Work to complete
I'd like the records transcribed exactly, leaving the images out.

──────── Material for the task

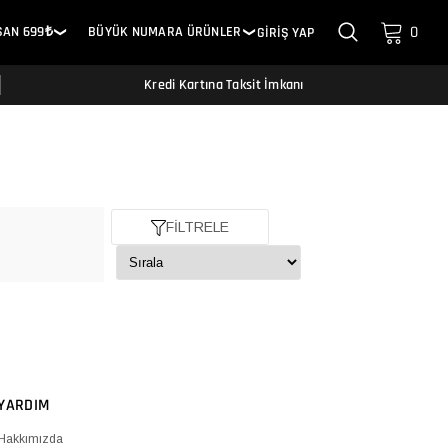
0
SAN 699₺
BÜYÜK NUMARA ÜRÜNLER
GİRİŞ YAP
❯
❯
Kredi Kartına Taksit İmkanı
FİLTRELE
YARDIM
Hakkımızda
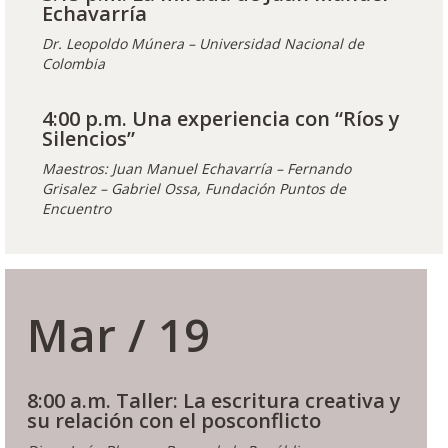
Echavarría
Dr. Leopoldo Múnera – Universidad Nacional de
Colombia
4:00 p.m. Una experiencia con “Ríos y
Silencios”
Maestros: Juan Manuel Echavarría – Fernando
Grisalez – Gabriel Ossa, Fundación Puntos de
Encuentro
Mar / 19
8:00 a.m. Taller: La escritura creativa y
su relación con el posconflicto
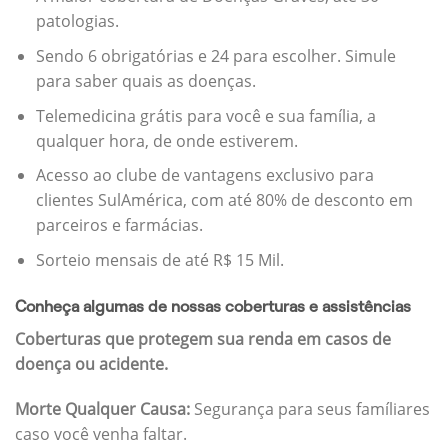
patologias.
Sendo 6 obrigatórias e 24 para escolher. Simule
para saber quais as doenças.
Telemedicina grátis para você e sua família, a
qualquer hora, de onde estiverem.
Acesso ao clube de vantagens exclusivo para
clientes SulAmérica, com até 80% de desconto em
parceiros e farmácias.
Sorteio mensais de até R$ 15 Mil.
Conheça algumas de nossas coberturas e assistências
Coberturas que protegem sua renda em casos de
doença ou acidente.
Morte Qualquer Causa:
Segurança para seus famíliares
caso você venha faltar.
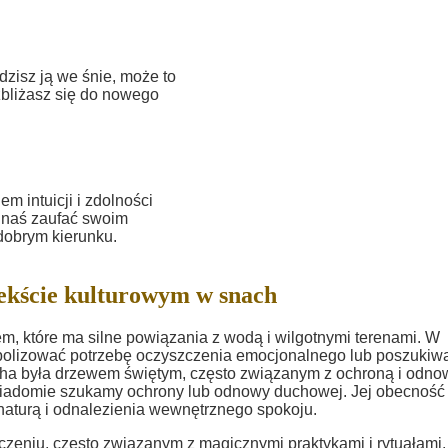
dzisz ją we śnie, może to
zbliżasz się do nowego
m intuicji i zdolności
nnaś zaufać swoim
dobrym kierunku.
ekście kulturowym w snach
em, które ma silne powiązania z wodą i wilgotnymi terenami. W
lizować potrzebę oczyszczenia emocjonalnego lub poszukiw
 olcha była drzewem świętym, często związanym z ochroną i odno
wiadomie szukamy ochrony lub odnowy duchowej. Jej obecność
aturą i odnalezienia wewnętrznego spokoju.
czeniu, często związanym z magicznymi praktykami i rytuałami.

────────────────

Solution below
0
SAN 699₺
BÜYÜK NUMARA ÜRÜNLER
GİRİŞ YAP
❯
❯
Kredi Kartına Taksit İmkanı
FİLTRELE
YARDIM
Hakkımızda
Echavarría
Dr. Leopoldo Múnera – Universidad Nacional de
Colombia
4:00 p.m. Una experiencia con “Ríos y
Silencios”
Maestros: Juan Manuel Echavarría – Fernando
Grisalez – Gabriel Ossa, Fundación Puntos de
Encuentro
Mar / 19
8:00 a.m. Taller: La escritura creativa y
su relación con el posconflicto
patologias.
Sendo 6 obrigatórias e 24 para escolher. Simule
para saber quais as doenças.
Telemedicina grátis para você e sua família, a
qualquer hora, de onde estiverem.
Acesso ao clube de vantagens exclusivo para
clientes SulAmérica, com até 80% de desconto em
parceiros e farmácias.
Sorteio mensais de até R$ 15 Mil.
Conheça algumas de nossas coberturas e assistências
Coberturas que protegem sua renda em casos de
doença ou acidente.
Morte Qualquer Causa:
Segurança para seus famíliares
caso você venha faltar.
dzisz ją we śnie, może to
zbliżasz się do nowego
m intuicji i zdolności
nnaś zaufać swoim
dobrym kierunku.
ekście kulturowym w snach
em, które ma silne powiązania z wodą i wilgotnymi terenami. W
lizować potrzebę oczyszczenia emocjonalnego lub poszukiw
 olcha była drzewem świętym, często związanym z ochroną i odno
wiadomie szukamy ochrony lub odnowy duchowej. Jej obecność
aturą i odnalezienia wewnętrznego spokoju.
czeniu, często związanym z magicznymi praktykami i rytuałami.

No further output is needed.